First, looking at the accuracy on the 16 core scenarios: crfm.stanford.edu/helm/v0.2.0/?g… Models are ranked by mean win rate, which is the average fraction of other models that a model outperforms across scenarios.
Summary: - New AI21 model (J1-Grande v2 beta) is quite strong despite only having 17B parameters (3-30x smaller than its peers). - New Cohere model (52B) also improves over the previous version, passing OPT (175B). - New OpenAI model (text-davinci-003) requires more discussion...

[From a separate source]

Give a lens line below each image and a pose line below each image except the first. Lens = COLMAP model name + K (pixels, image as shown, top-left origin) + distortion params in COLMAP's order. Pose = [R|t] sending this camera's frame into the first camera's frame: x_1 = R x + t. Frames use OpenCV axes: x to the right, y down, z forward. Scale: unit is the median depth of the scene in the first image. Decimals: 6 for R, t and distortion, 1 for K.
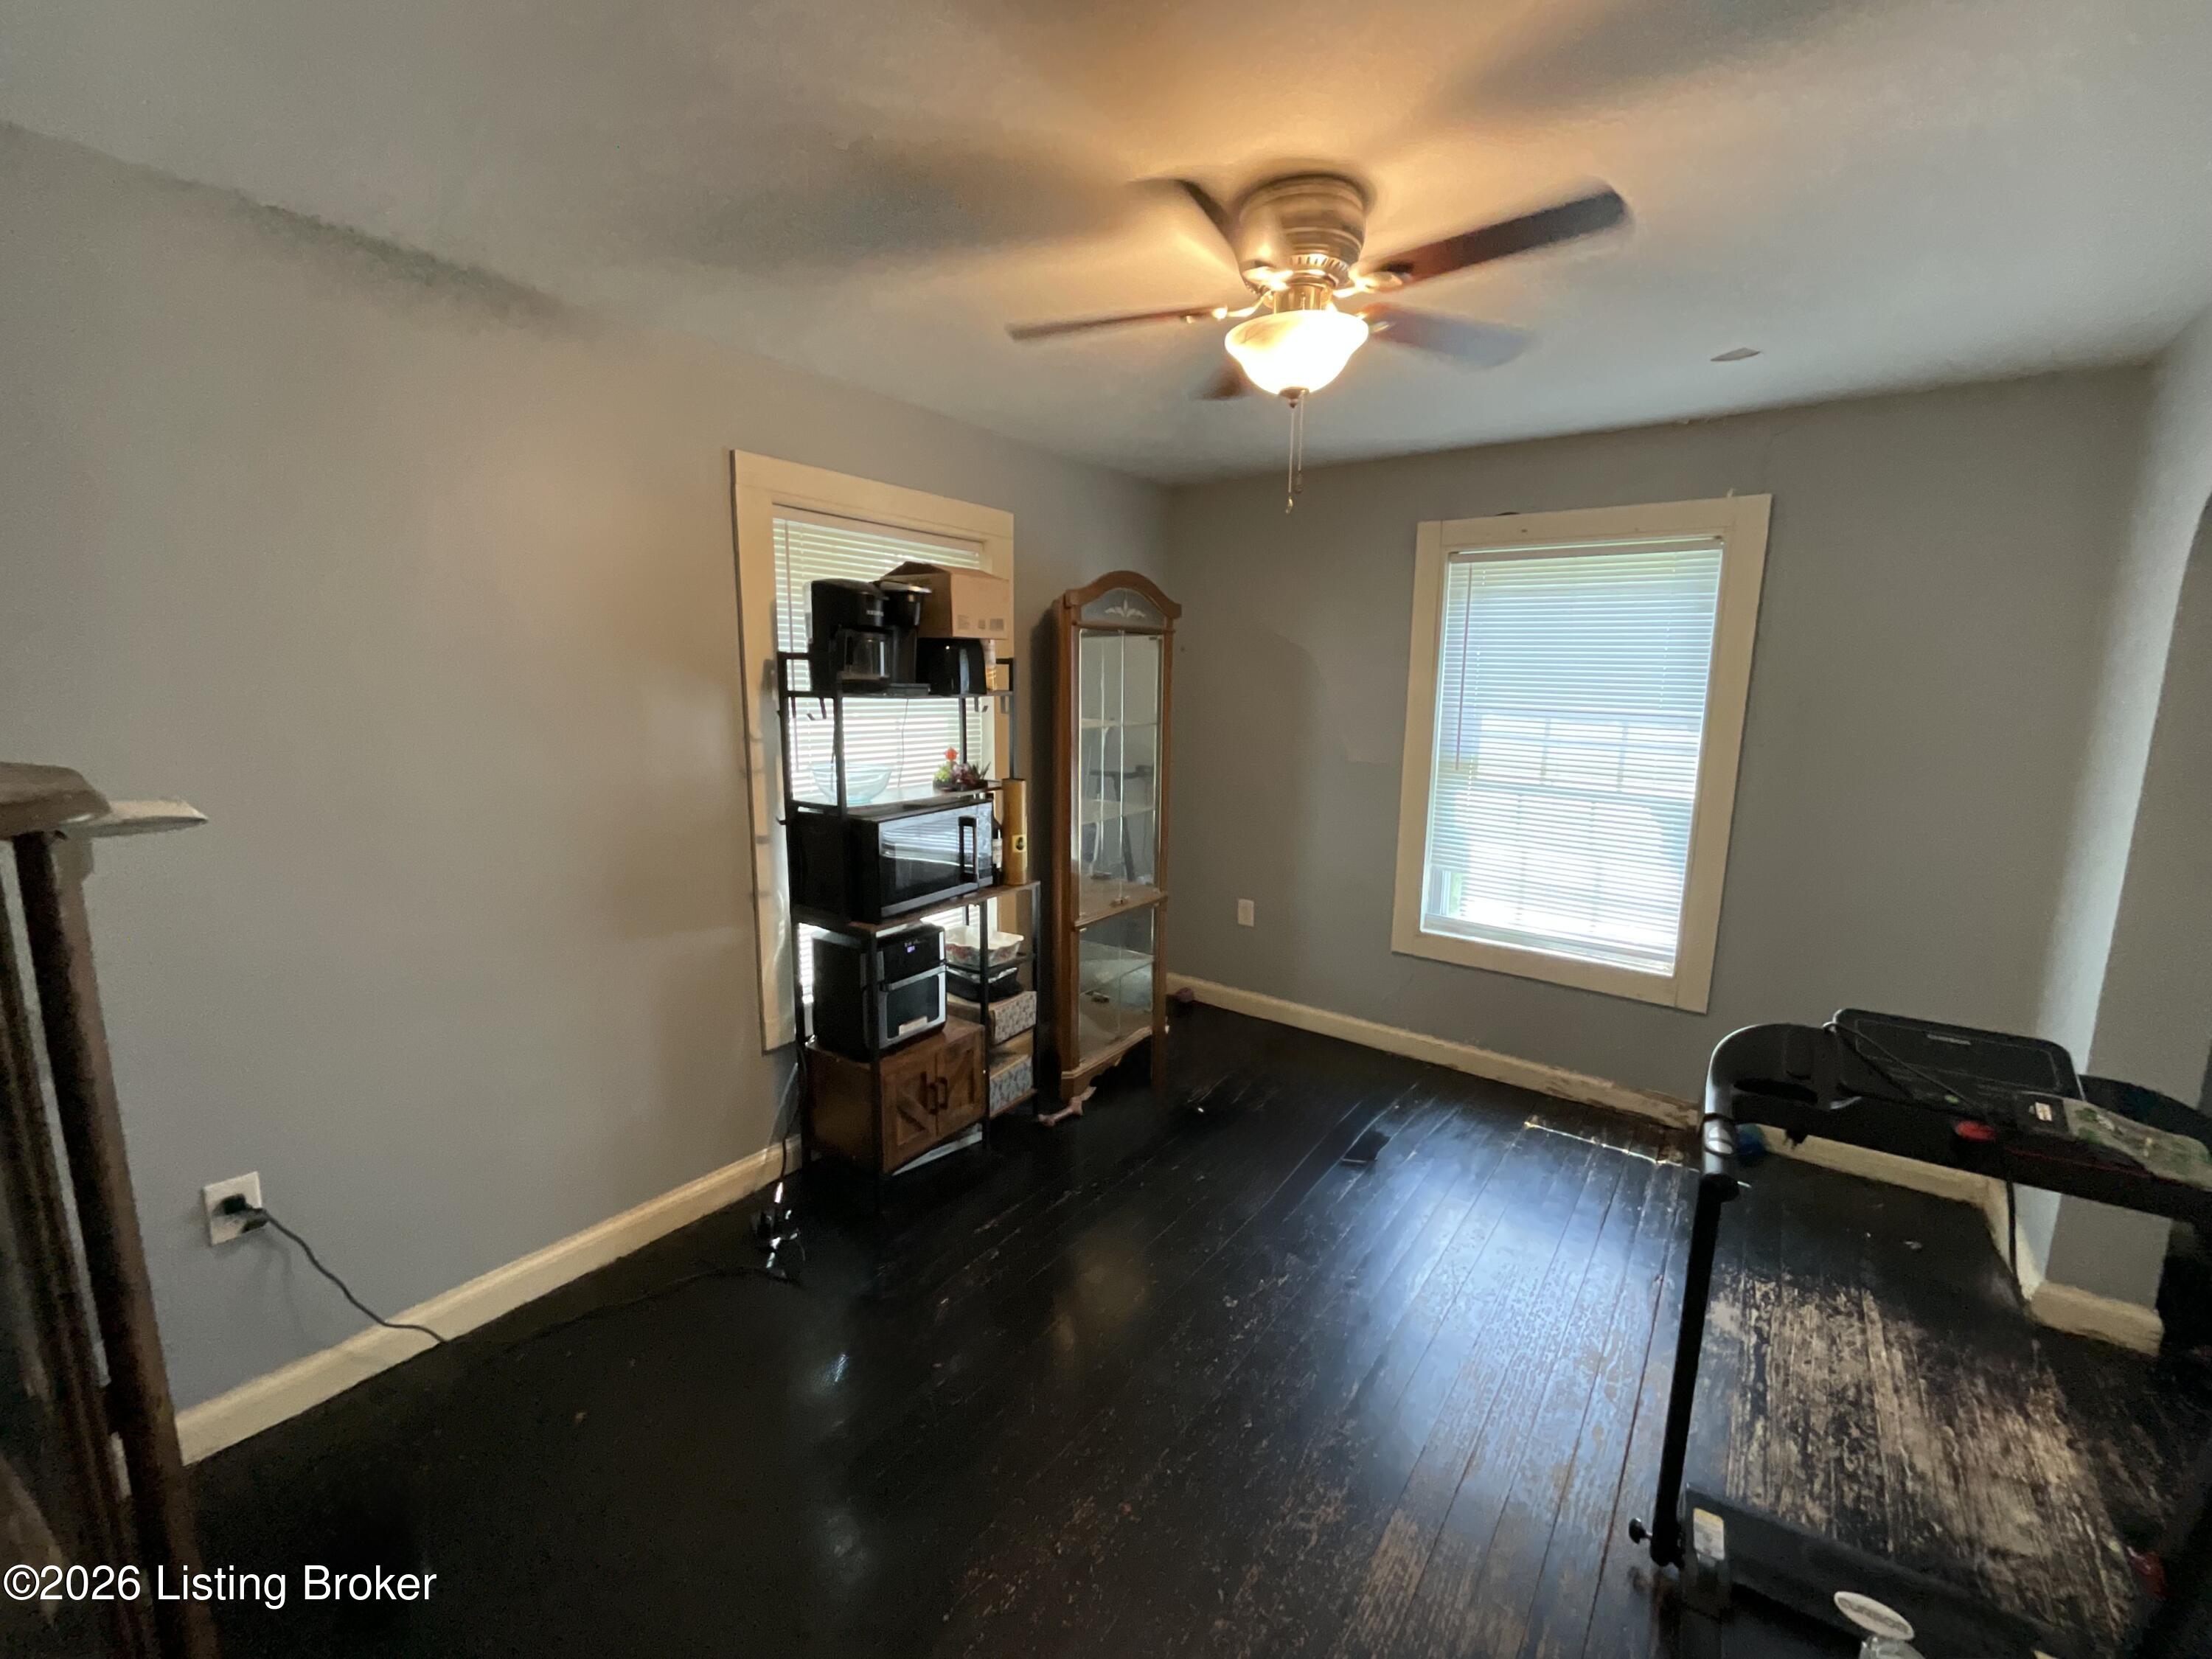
lens RADIAL K [[901.5, 0, 1093.2], [0, 901.5, 826.3], [0, 0, 1]] dist [0.008710, -0.002808]
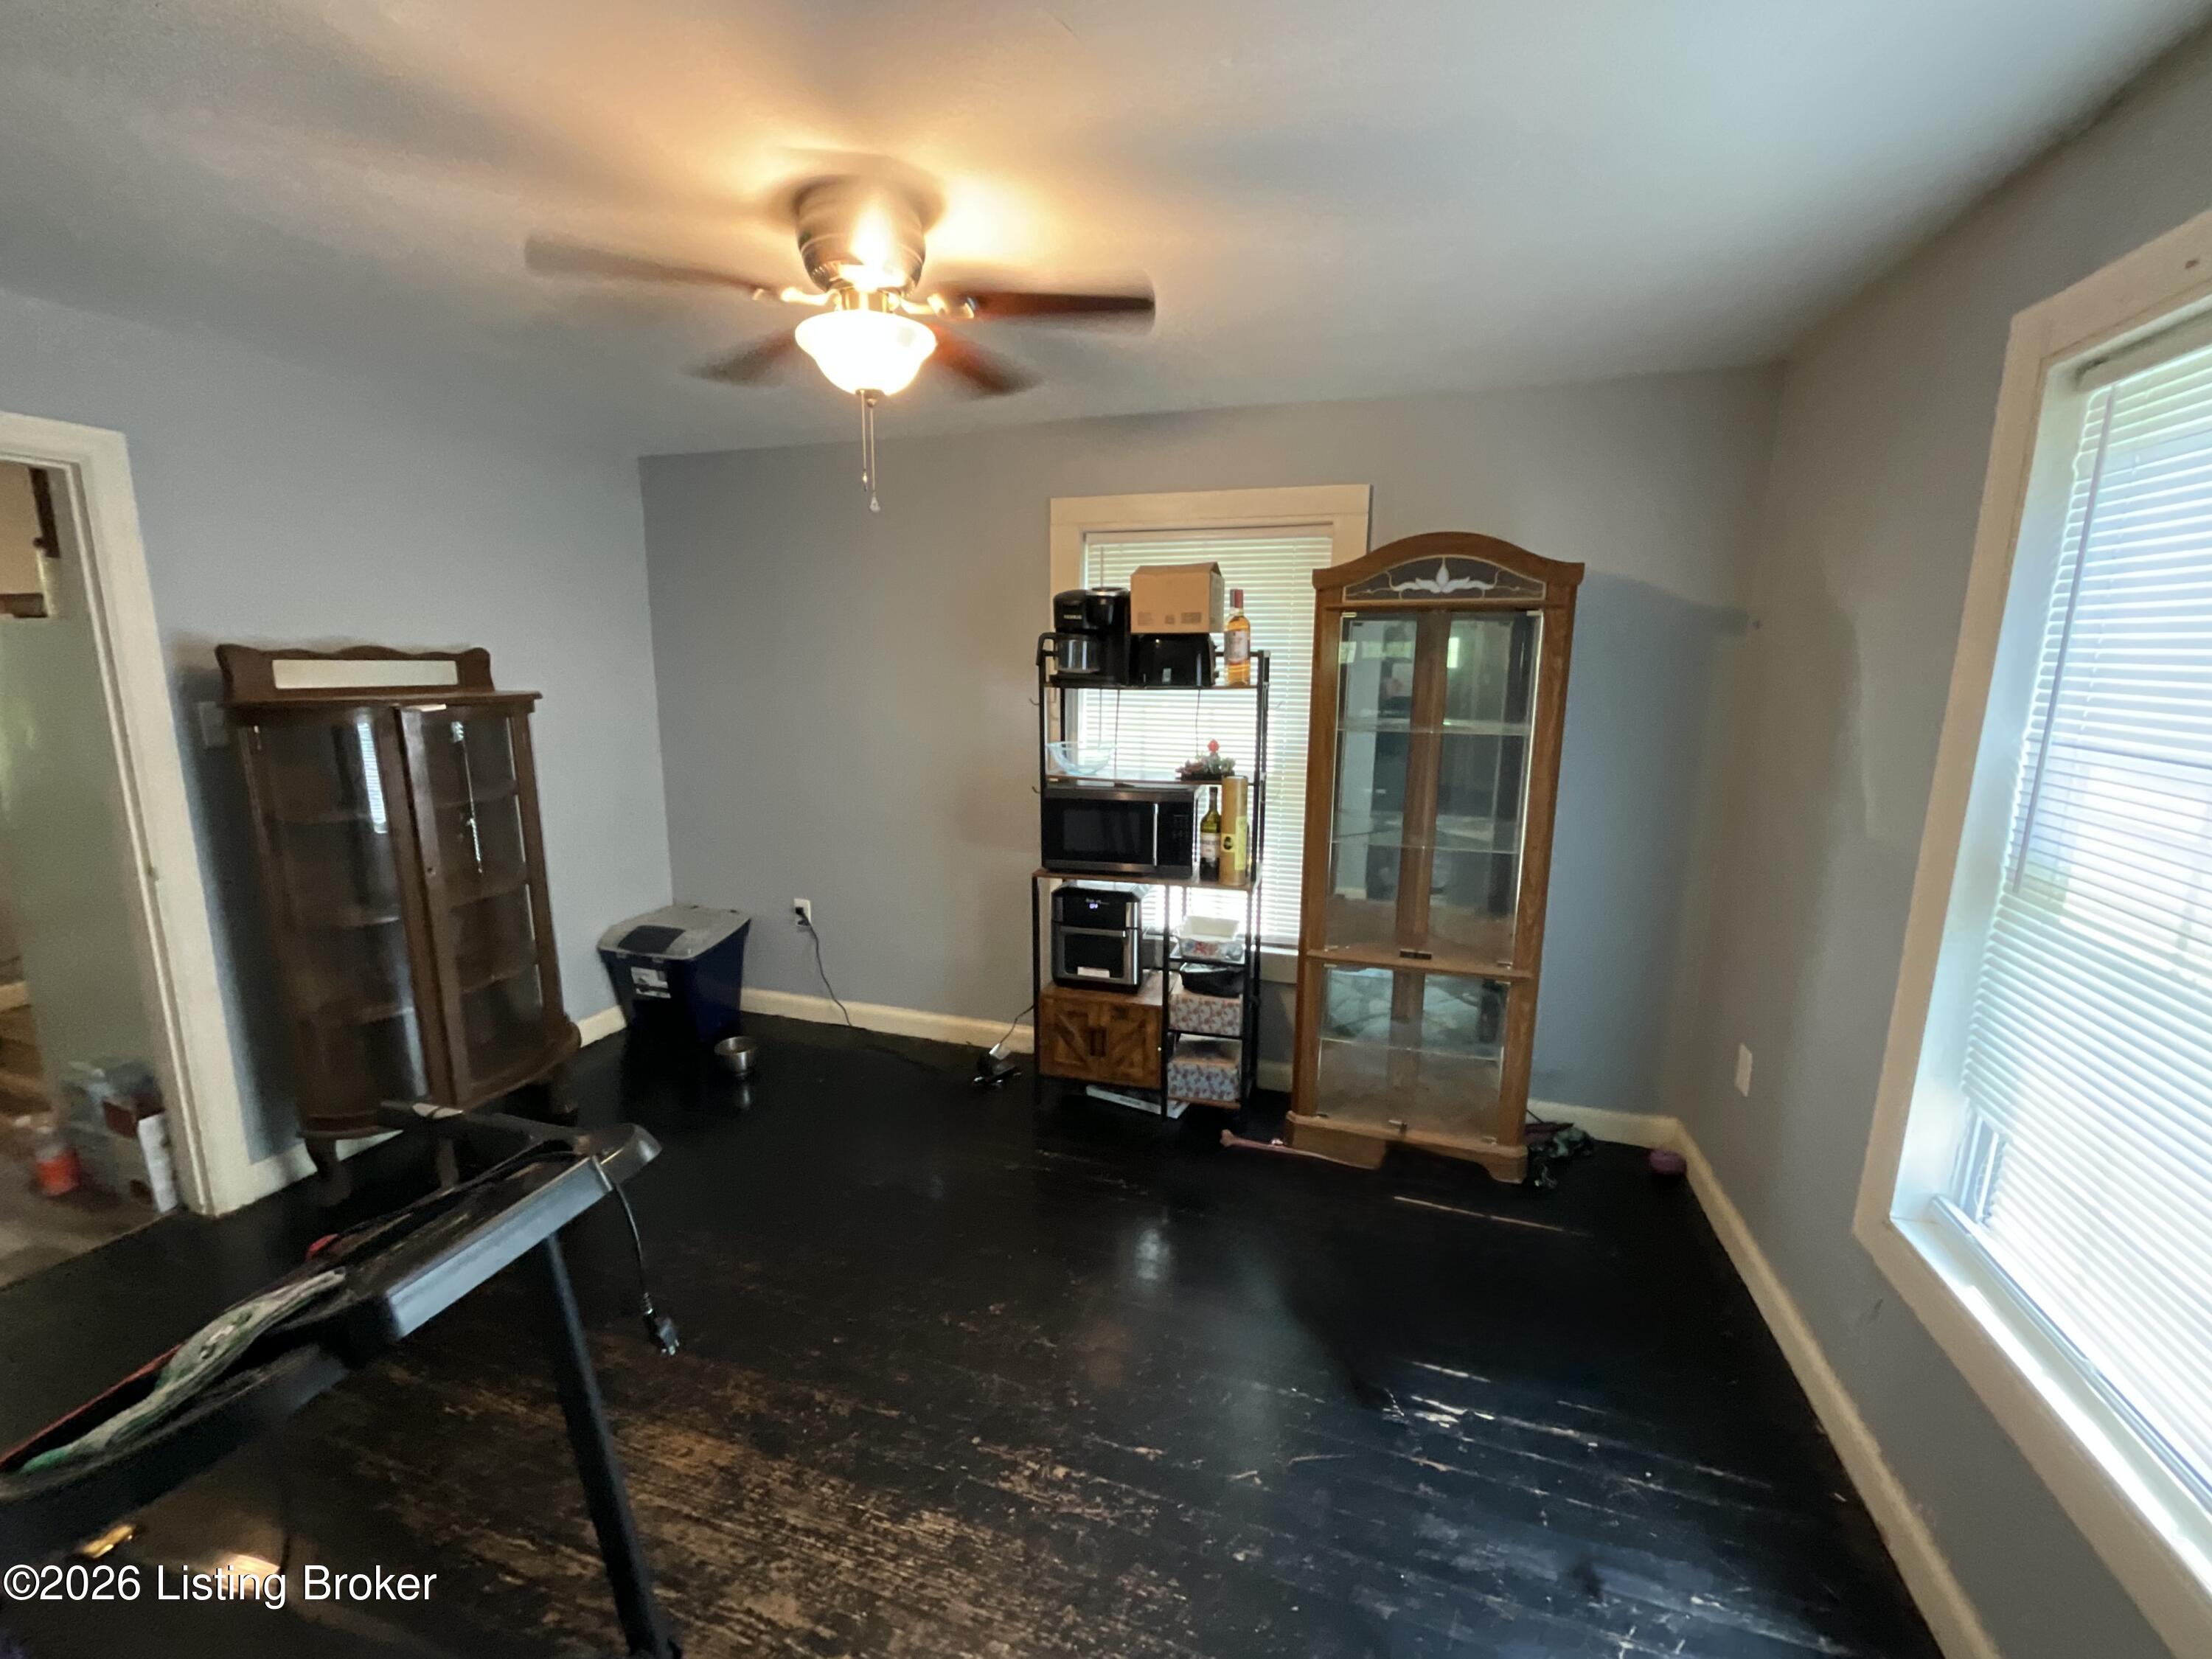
lens RADIAL K [[901.5, 0, 1107.9], [0, 901.5, 825.4], [0, 0, 1]] dist [0.008710, -0.002808]
pose [[0.331677, 0.157588, -0.930138, 0.869324], [-0.155523, 0.981593, 0.110848, -0.096798], [0.930485, 0.107892, 0.350081, 0.608642]]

text-davinci-003 improves over text-davinci-002 on 10/16 core scenarios but underperforms significantly on IMDB (82.4% versus 94.6%), causing it to be ranked lower.
Digging in a bit deeper, text-davinci-003 outputs an invalid category “Neutral” for some reviews despite being prompted with only “Positive” and “Negative” in the in-context examples. It seems to have a stronger prior that is harder to override. crfm.stanford.edu/helm/latest/?g…
Looking at the targeted evaluations (which includes language, knowledge, reasoning, etc.), text-davinci-003 is best, significantly outperforming text-davinci-002 on synthetic reasoning and math benchmarks. crfm.stanford.edu/helm/v0.2.0/?g…
@percyliang Very cool! Thanks for sharing! Is this based on the latest Anthropic model?
@sarahdingwang But it's the latest that we have access to right now.